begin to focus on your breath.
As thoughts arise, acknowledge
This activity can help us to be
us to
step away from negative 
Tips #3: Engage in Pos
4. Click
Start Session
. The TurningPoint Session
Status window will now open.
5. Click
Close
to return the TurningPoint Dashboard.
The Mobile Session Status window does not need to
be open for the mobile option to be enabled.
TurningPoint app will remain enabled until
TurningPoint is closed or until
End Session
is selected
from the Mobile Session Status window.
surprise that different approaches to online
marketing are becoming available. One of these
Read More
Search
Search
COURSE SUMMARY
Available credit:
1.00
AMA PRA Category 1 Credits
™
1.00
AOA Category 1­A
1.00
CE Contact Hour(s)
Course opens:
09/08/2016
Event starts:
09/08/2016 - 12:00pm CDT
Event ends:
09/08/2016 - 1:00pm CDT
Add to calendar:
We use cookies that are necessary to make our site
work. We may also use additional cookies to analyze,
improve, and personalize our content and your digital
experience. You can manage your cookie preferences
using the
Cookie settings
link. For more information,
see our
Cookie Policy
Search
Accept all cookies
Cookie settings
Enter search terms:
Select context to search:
==
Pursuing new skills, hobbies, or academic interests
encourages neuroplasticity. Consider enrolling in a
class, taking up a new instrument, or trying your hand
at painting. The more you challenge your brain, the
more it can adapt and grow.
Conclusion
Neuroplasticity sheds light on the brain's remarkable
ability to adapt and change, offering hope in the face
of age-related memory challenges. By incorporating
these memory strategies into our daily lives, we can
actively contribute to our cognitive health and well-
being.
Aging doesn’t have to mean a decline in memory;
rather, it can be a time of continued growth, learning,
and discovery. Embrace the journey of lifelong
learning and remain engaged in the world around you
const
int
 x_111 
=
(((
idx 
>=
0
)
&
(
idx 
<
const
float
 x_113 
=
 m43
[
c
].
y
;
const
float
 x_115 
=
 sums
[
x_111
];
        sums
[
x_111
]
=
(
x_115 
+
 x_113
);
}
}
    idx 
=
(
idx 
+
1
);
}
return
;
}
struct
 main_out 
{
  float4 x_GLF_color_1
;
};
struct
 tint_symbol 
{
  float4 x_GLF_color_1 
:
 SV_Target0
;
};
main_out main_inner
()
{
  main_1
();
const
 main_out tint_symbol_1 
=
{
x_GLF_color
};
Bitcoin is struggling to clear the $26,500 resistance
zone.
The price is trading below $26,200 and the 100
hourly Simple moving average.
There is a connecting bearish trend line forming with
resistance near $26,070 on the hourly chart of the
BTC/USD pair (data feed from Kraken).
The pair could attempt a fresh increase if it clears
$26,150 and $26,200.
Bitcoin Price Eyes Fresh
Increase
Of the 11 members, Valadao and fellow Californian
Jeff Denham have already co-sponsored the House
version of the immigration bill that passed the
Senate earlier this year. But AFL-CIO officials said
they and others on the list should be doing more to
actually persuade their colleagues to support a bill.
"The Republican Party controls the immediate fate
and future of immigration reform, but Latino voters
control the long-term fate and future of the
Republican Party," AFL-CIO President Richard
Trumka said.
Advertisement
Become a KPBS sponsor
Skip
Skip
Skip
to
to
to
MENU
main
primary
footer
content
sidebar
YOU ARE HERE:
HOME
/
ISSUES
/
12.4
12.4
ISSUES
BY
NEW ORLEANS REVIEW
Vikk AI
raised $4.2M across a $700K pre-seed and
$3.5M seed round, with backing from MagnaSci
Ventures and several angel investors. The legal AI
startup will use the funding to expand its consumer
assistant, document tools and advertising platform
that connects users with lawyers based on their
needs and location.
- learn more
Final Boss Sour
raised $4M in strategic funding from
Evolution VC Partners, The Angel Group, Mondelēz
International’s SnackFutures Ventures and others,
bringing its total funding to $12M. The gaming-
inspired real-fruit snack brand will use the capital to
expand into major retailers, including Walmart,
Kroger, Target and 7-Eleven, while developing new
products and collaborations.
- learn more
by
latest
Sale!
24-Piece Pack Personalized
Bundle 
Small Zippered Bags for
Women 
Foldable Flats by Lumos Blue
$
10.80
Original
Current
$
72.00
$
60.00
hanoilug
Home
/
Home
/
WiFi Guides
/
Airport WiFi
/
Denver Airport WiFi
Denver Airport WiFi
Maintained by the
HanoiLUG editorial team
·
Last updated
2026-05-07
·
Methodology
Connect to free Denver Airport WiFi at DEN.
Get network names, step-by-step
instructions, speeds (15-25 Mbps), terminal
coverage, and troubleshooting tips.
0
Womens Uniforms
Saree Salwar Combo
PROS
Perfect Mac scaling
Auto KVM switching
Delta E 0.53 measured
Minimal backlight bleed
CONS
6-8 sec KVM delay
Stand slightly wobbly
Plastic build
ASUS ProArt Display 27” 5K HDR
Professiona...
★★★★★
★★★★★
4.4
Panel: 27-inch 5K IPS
...
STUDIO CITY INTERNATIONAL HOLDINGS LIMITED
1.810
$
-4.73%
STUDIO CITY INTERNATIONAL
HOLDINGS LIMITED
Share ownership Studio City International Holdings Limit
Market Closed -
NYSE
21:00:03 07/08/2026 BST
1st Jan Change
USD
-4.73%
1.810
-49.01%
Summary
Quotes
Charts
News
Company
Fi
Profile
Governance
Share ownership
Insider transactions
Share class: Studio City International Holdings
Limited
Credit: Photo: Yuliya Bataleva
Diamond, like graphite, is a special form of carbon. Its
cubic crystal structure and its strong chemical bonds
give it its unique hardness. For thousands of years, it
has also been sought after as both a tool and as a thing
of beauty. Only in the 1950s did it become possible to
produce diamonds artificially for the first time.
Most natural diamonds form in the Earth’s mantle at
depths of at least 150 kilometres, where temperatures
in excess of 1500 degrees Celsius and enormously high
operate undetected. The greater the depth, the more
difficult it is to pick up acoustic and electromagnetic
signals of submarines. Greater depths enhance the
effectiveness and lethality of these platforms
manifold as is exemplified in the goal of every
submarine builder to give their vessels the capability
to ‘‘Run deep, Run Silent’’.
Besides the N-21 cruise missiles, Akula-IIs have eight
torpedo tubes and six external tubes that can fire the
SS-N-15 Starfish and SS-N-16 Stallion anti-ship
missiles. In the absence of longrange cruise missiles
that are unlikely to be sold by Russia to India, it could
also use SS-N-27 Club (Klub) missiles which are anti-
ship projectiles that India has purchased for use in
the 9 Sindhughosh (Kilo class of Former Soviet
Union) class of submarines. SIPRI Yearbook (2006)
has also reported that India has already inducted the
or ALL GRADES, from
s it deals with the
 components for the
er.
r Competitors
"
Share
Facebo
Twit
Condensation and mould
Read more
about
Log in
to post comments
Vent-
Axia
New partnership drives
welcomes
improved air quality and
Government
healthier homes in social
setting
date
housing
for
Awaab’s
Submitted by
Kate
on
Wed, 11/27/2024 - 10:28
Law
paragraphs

ABOUT THIS EXERCISE →
In the second listing, reproduce word for word every line from the one containing "Pursuing new skills, hobbies, or" up to and including the one containing "actually persuade their".

SOLVED EXERCISE →
Pursuing new skills, hobbies, or academic interests
encourages neuroplasticity. Consider enrolling in a
class, taking up a new instrument, or trying your hand
at painting. The more you challenge your brain, the
more it can adapt and grow.
Conclusion
Neuroplasticity sheds light on the brain's remarkable
ability to adapt and change, offering hope in the face
of age-related memory challenges. By incorporating
these memory strategies into our daily lives, we can
actively contribute to our cognitive health and well-
being.
Aging doesn’t have to mean a decline in memory;
rather, it can be a time of continued growth, learning,
and discovery. Embrace the journey of lifelong
learning and remain engaged in the world around you
const
int
 x_111 
=
(((
idx 
>=
0
)
&
(
idx 
<
const
float
 x_113 
=
 m43
[
c
].
y
;
const
float
 x_115 
=
 sums
[
x_111
];
        sums
[
x_111
]
=
(
x_115 
+
 x_113
);
}
}
    idx 
=
(
idx 
+
1
);
}
return
;
}
struct
 main_out 
{
  float4 x_GLF_color_1
;
};
struct
 tint_symbol 
{
  float4 x_GLF_color_1 
:
 SV_Target0
;
};
main_out main_inner
()
{
  main_1
();
const
 main_out tint_symbol_1 
=
{
x_GLF_color
};
Bitcoin is struggling to clear the $26,500 resistance
zone.
The price is trading below $26,200 and the 100
hourly Simple moving average.
There is a connecting bearish trend line forming with
resistance near $26,070 on the hourly chart of the
BTC/USD pair (data feed from Kraken).
The pair could attempt a fresh increase if it clears
$26,150 and $26,200.
Bitcoin Price Eyes Fresh
Increase
Of the 11 members, Valadao and fellow Californian
Jeff Denham have already co-sponsored the House
version of the immigration bill that passed the
Senate earlier this year. But AFL-CIO officials said
they and others on the list should be doing more to
actually persuade their colleagues to support a bill.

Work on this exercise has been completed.